Making a better world –Â OC nursing instructor shares her faith
by James Coburn, Staff Writer
Courtney McCoy knows how tedious nursing school can be and how determined students must be, she said. As a registered nurse, McCoy is a nursing instructor at Oklahoma Christian University.
“I admire the ones that are really able to stick it out,” she said. “If they decide this is what they want to do, they’re going to make it happen. I know that is hard to do when you’re 19 or 20 years old, to take time out of social activities. I admire their motivation and determination to stick with it.”
She teaches Health Assessment this summer, which is a prerequisite class nursing students must take before they can start the program.
“It’s about basic learning like how do you listen to heart sounds, vital sounds and what is normal and what’s not,” McCoy said.
She is one of eight nursing instructor at OC. McCoy said she likes the feeling she gets when knowing she has taught her students something they did not know. This is why she decided to pursue nursing, she said.
“What I found I really like about nursing is the patient education part. I had some diabetes education before I came here. So I really liked that one-on-one time with the patients and empowering them how to manage themselves and not be reliant on medications or their doctor.”
She transfers her knowledge base to her students so they can move forward in their careers. When they work at a hospital they can think, “Hey, I learned this,’” McCoy said.
McCoy also earned her Bachelor of Science in Nursing Degree at OC as part of the first nursing class in 2008. She went on to receive her master’s degree from Oklahoma Baptist University in 2014.
“I just feel like OC is a really unique place, especially for nursing school when it’s really intense and time consuming,” McCoy said. “You really spend a lot of time with those people. For me, that’s where I have made some of my longest and best friendships.”
These friendships are from people she knows from nursing school and the instructors she now is able to teach with and watch students grow in their skills. OC is a smaller university that carries a strong sense of loyalty, she said. McCoy has opportunities to get to know her students.
“You really have the time to become invested in them. They’re not just a number in the classroom,” she said.
OC is a Christian centered university that speaks about Christianity in all of its classes, McCoy said. She said that practice is something different that is not available at all universities.
Her summer class only has three students that allows lecturing and lab.
“It’s nice because they get a lot of time to ask questions,” McCoy said. “Last year I had 11.”
Students in her class will be juniors in the fall. They are just beginning their rotations, but some of them have an idea about the type of nursing they want in their career, although their decisions might change during their clinical work.
“So by the time they’re seniors in their last semester, they have a pretty good idea where they want to work. And some of them are already working at a hospital,” McCoy said.
When McCoy is not teaching, she enjoys yoga. She is working on her yoga teacher certification and also teaches a yoga class at OC. She intertwines yoga with Christianity.

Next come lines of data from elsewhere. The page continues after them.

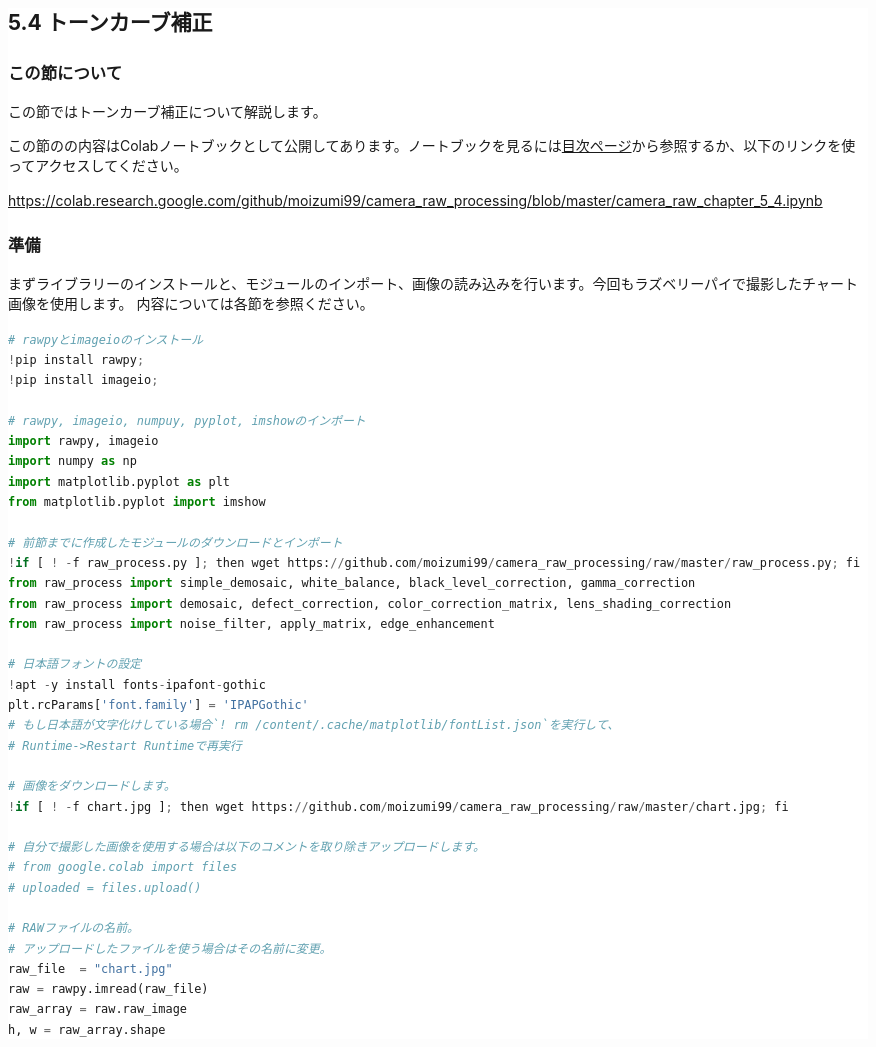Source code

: 
## 5.4 トーンカーブ補正

### この節について

この節ではトーンカーブ補正について解説します。

この節のの内容はColabノートブックとして公開してあります。ノートブックを見るには[目次ページ](https://colab.research.google.com/github/moizumi99/camera_raw_processing/blob/master/camera_raw_toc.ipynb)から参照するか、以下のリンクを使ってアクセスしてください。

https://colab.research.google.com/github/moizumi99/camera_raw_processing/blob/master/camera_raw_chapter_5_4.ipynb

### 準備

まずライブラリーのインストールと、モジュールのインポート、画像の読み込みを行います。今回もラズベリーパイで撮影したチャート画像を使用します。
内容については各節を参照ください。


```python
# rawpyとimageioのインストール
!pip install rawpy;
!pip install imageio;

# rawpy, imageio, numpuy, pyplot, imshowのインポート
import rawpy, imageio
import numpy as np
import matplotlib.pyplot as plt
from matplotlib.pyplot import imshow

# 前節までに作成したモジュールのダウンロードとインポート
!if [ ! -f raw_process.py ]; then wget https://github.com/moizumi99/camera_raw_processing/raw/master/raw_process.py; fi
from raw_process import simple_demosaic, white_balance, black_level_correction, gamma_correction
from raw_process import demosaic, defect_correction, color_correction_matrix, lens_shading_correction
from raw_process import noise_filter, apply_matrix, edge_enhancement

# 日本語フォントの設定
!apt -y install fonts-ipafont-gothic
plt.rcParams['font.family'] = 'IPAPGothic'
# もし日本語が文字化けしている場合`! rm /content/.cache/matplotlib/fontList.json`を実行して、
# Runtime->Restart Runtimeで再実行

# 画像をダウンロードします。
!if [ ! -f chart.jpg ]; then wget https://github.com/moizumi99/camera_raw_processing/raw/master/chart.jpg; fi

# 自分で撮影した画像を使用する場合は以下のコメントを取り除きアップロードします。
# from google.colab import files
# uploaded = files.upload()

# RAWファイルの名前。
# アップロードしたファイルを使う場合はその名前に変更。
raw_file  = "chart.jpg"
raw = rawpy.imread(raw_file)
raw_array = raw.raw_image
h, w = raw_array.shape
```


[^3]: 本来色差成分（Cb/Cr)も調整しなくてはならないのですが今回は省きます。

“It’s yoga with a little bit of a devotional,” she said. “At the beginning and end when you’re doing those quiet couple minutes of yoga and meditation that you always do, I add a Bible verse that is the theme for the hour.” She said yoga is a mind, body and soul type of exercise.
“That’s what I like about it. I feel people benefit from it in different ways. If someone wants to be really physically active and wants it to be challenging, it can be,” McCoy said.
Other yoga participants may want to use it to stretch and relax, she said. Yoga is not a competitive sport and takes an individual approach.
“That’s what I like about it,” she said.
This summer, McCoy will also teach the RN to BSN online program at OC. Additionally, during the end of the semester she traveled to Honduras as a student sponsor.
“That’s the first time I’ve been back since I went as a student,” she said of the Health Care Missions class. Students can either go to Honduras or stay local and provide mission work in the metro area.
“We have both of those options and I’ve done both with the students. I think for our students who are young and haven’t seen a lot out there. It’s kind of an eye-opening experience. It helps you kind of understand the health care system in different places. It’s not that bad here, it could be worse. We are learning to not take things for granted and to know what’s going on in other parts of the world.”